6. Plant spring bulbs now.
In most regions, planting spring bulbs now, rather in than in spring, is wise because it provides a longer period for roots to strengthen.
7. Remove and reuse dried out leaves, twigs and branches.
In lieu of burning them, turn them into nutrient-rich mulch for your lawn.
“It’s easy to create mulch from twigs and branches using a wood chipper,” advises Linderman.
8. Tune-up your lawnmower.
Tune up your lawnmower to improve efficiency, reduce emissions, prevent end-of-summer breakdowns and get it ready for off-season storage.
9. Fix and/or tune-up your leaf blower.
Test your leaf blower(s) and repair any problems to avoid any fall downtime.
10. Prep gas-powered outdoor power equipment for storage by adding fuel stabilizer to fresh fuel.
After adding the fuel stabilizer, run the equipment for a couple of minutes. This will prevent buildup within the carburetor.
11. Remove dead leaves and branches from perennials.
“Clear dead leaves and fallen fruit from your perennials’ living space to reduce its pest appeal,” says Linderman.
Aeration is the process of moving air between soil and its surroundings. It plays an important role in the healthy growth of grass. It occurs naturally but the development of thatch (a mix of dead grass and other debris) makes it more difficult for this to happen on its own. Remove small plugs of thatch and soil with an aerating tool.
“Creating passageways will enable greater water intake, make way for valuable microorganisms and worms, maximize the benefits of fertilizer, promote healthier roots and make the lawn more heat and drought tolerant,” Linderman says.
13. Stock up on burlap.
“Burlap is an inexpensive way to prevent weed growth in garden beds,” shares Linderman.
14. Dethatch lawns.
Thatch, which is a layer of dead grass and other debris, can build up on the soil, impeding growth of the grass, blocking water from reaching the roots and creating a haven for fungal diseases.
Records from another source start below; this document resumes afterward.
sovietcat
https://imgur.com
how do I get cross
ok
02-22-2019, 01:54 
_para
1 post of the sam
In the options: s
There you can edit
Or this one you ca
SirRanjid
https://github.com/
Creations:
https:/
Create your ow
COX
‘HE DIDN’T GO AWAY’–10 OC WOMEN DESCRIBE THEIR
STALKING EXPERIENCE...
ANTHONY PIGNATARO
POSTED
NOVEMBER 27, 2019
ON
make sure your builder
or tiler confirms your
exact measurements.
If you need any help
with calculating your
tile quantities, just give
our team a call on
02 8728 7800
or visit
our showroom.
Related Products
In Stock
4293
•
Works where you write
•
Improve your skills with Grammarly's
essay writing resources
Before fall leaves hit the surface, remove thatch with a rake or dethatcher.
15. Plan for fall colors.
“Even if summer blooms are still thriving, think about mums and other staple fall flowers that you’ll use in their place,” says Linderman.
16. Keep lawns at least two to two and half inches tall.
Cut only one third of grass blade length in a single mowing. Shortening the blades will reduce energy available to obtain nutrients required for healthy root systems.
17. Evaluate properties and plan ahead.
Assess properties and think about what looks good and what needs improvement. Figure out any changes you want to suggest to the homeowner for spring and decide if any could be tackled right away in the fall.